→ MATERIAL FOR THIS TASK
****************************************
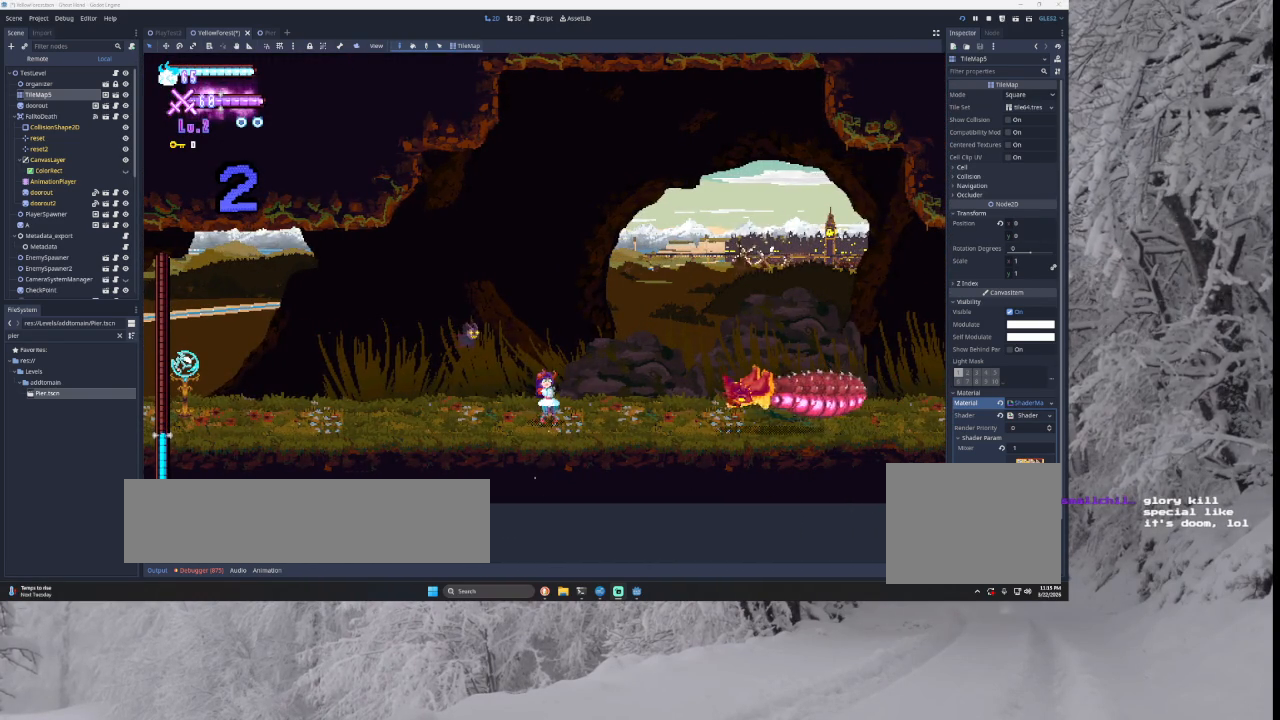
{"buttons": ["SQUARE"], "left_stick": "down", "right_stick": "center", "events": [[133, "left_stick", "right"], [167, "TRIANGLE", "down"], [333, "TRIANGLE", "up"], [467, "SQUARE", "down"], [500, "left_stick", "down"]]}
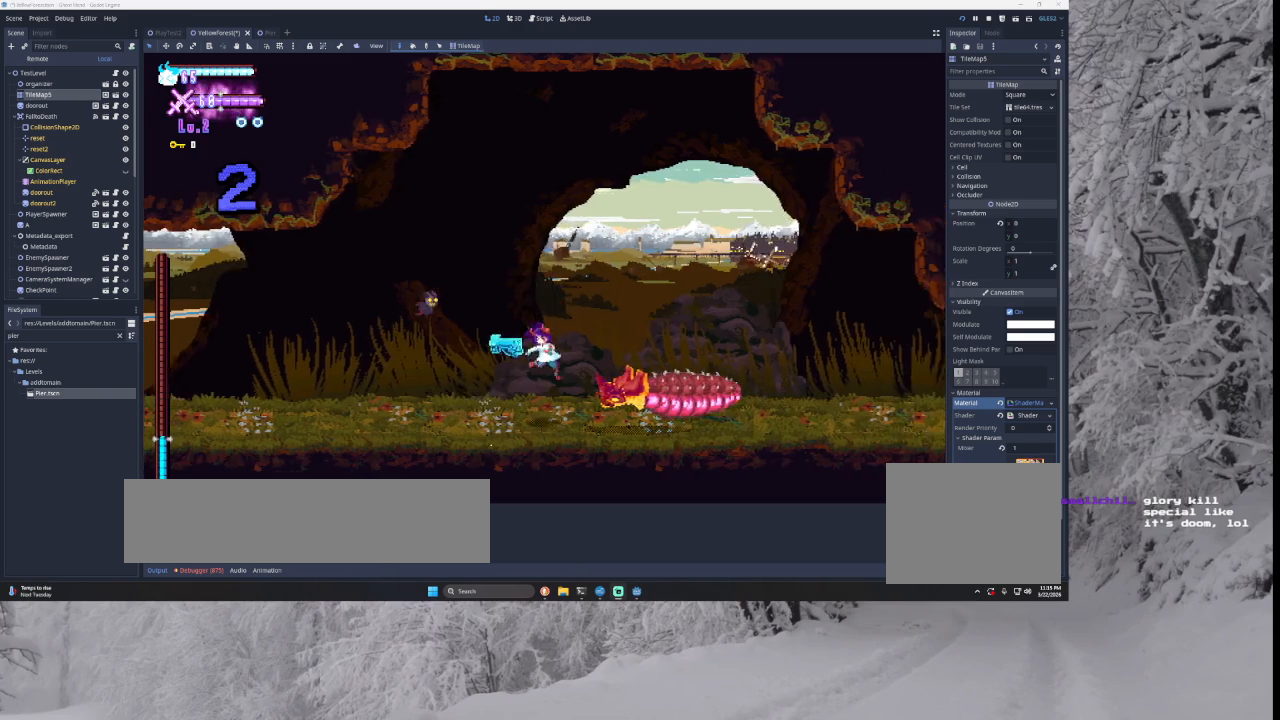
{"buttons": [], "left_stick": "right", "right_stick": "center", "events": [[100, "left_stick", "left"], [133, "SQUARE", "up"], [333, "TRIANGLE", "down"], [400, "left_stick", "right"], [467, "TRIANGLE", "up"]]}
****************************************
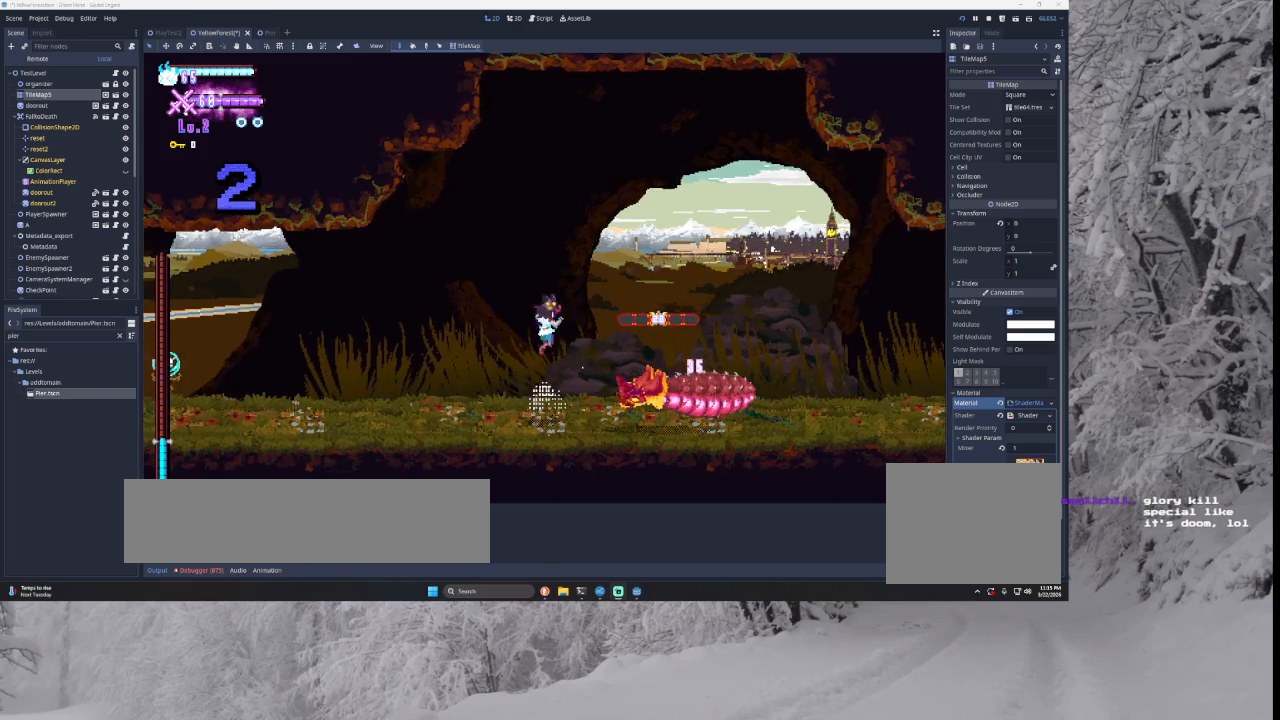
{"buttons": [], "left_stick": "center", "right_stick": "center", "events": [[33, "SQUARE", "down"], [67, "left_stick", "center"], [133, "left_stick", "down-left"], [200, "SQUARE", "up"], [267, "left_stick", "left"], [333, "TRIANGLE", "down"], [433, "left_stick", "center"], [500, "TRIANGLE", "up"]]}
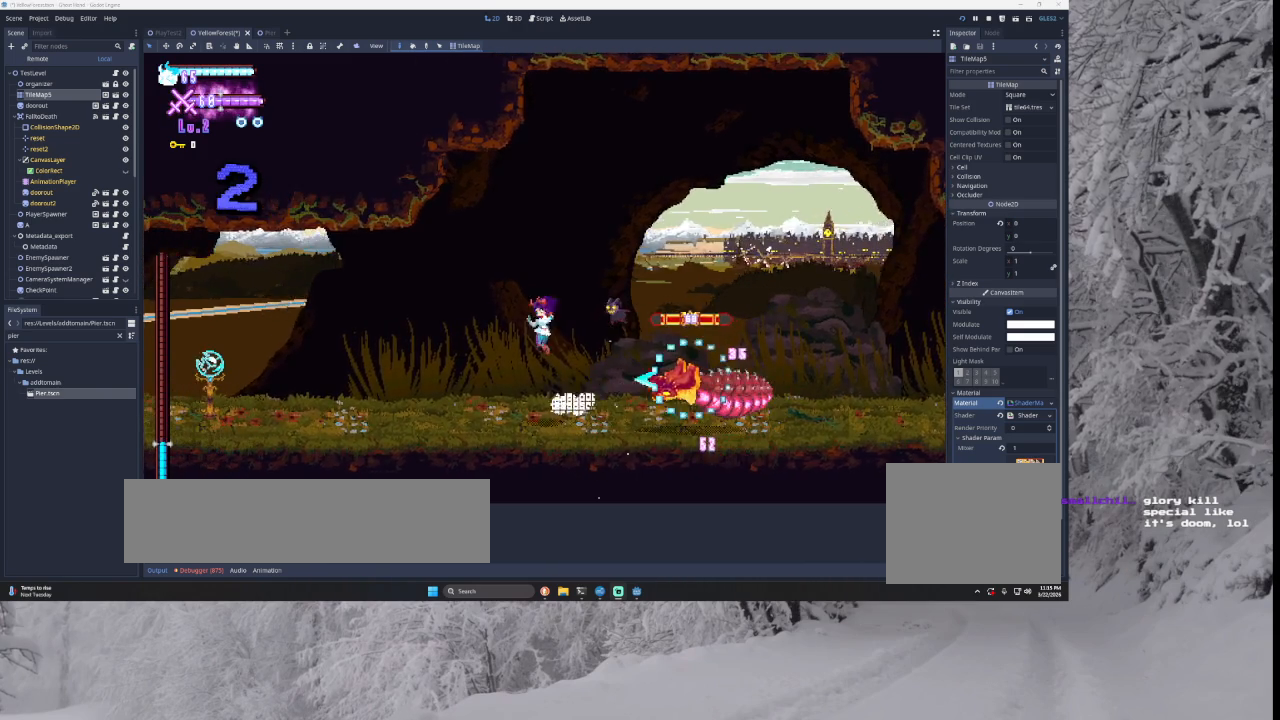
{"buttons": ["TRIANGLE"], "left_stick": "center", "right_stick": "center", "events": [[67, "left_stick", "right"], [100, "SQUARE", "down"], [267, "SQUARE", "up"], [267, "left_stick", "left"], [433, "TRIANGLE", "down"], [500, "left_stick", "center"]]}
****************************************
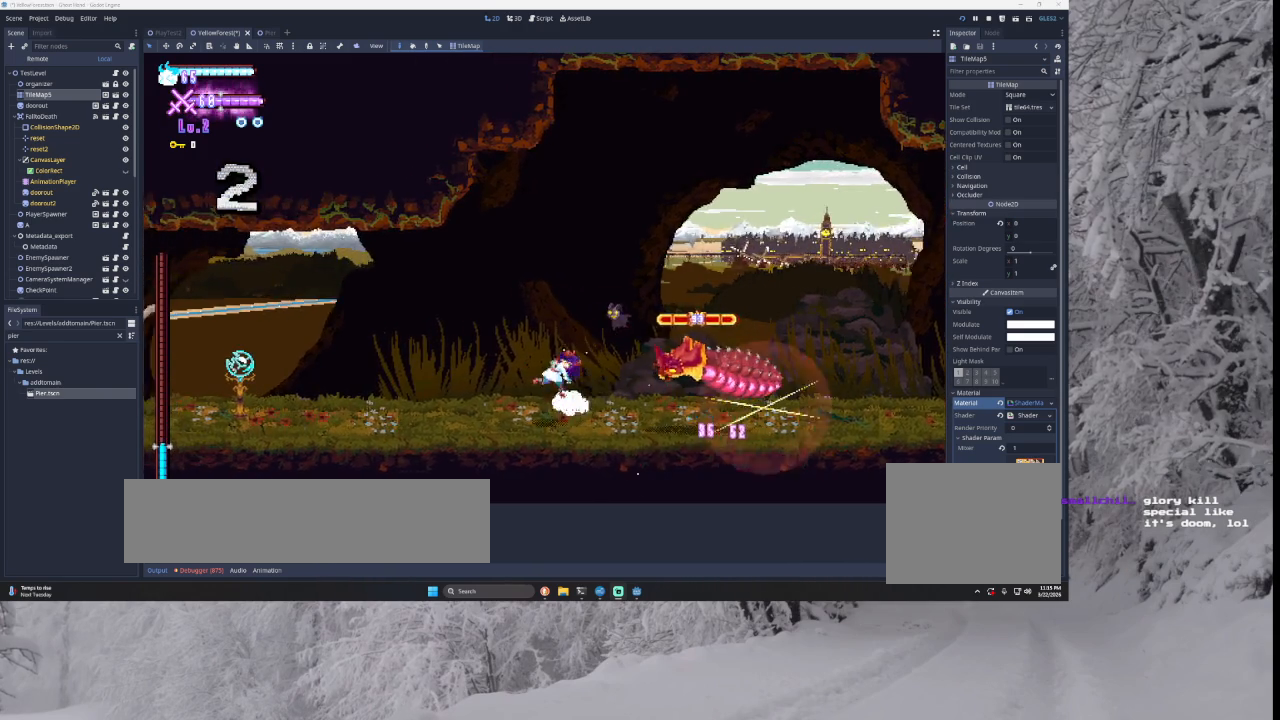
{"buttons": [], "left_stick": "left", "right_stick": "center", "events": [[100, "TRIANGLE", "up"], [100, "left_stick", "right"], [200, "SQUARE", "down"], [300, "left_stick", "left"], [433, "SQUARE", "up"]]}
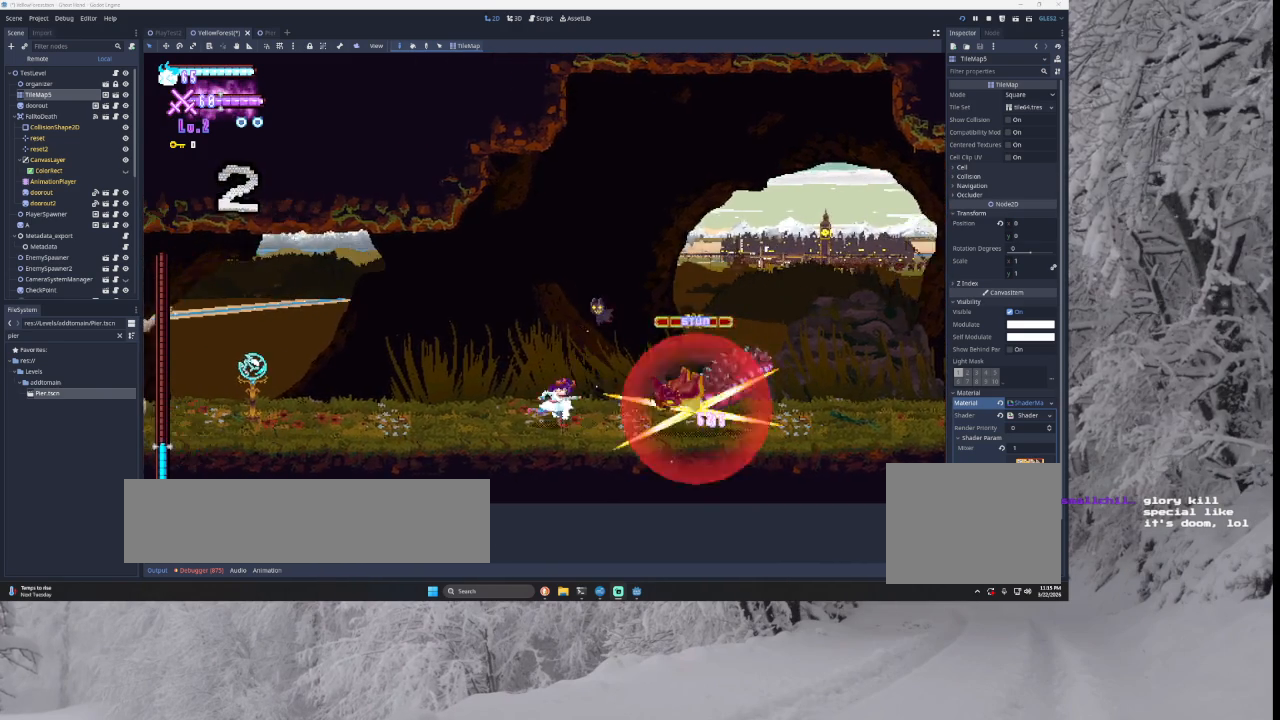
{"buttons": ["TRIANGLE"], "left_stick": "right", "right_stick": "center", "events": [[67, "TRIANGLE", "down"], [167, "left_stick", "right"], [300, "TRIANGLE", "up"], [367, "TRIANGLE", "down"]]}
****************************************
Tally the lines of the material above that include the string "SQUARE", then give the number with no other text.

5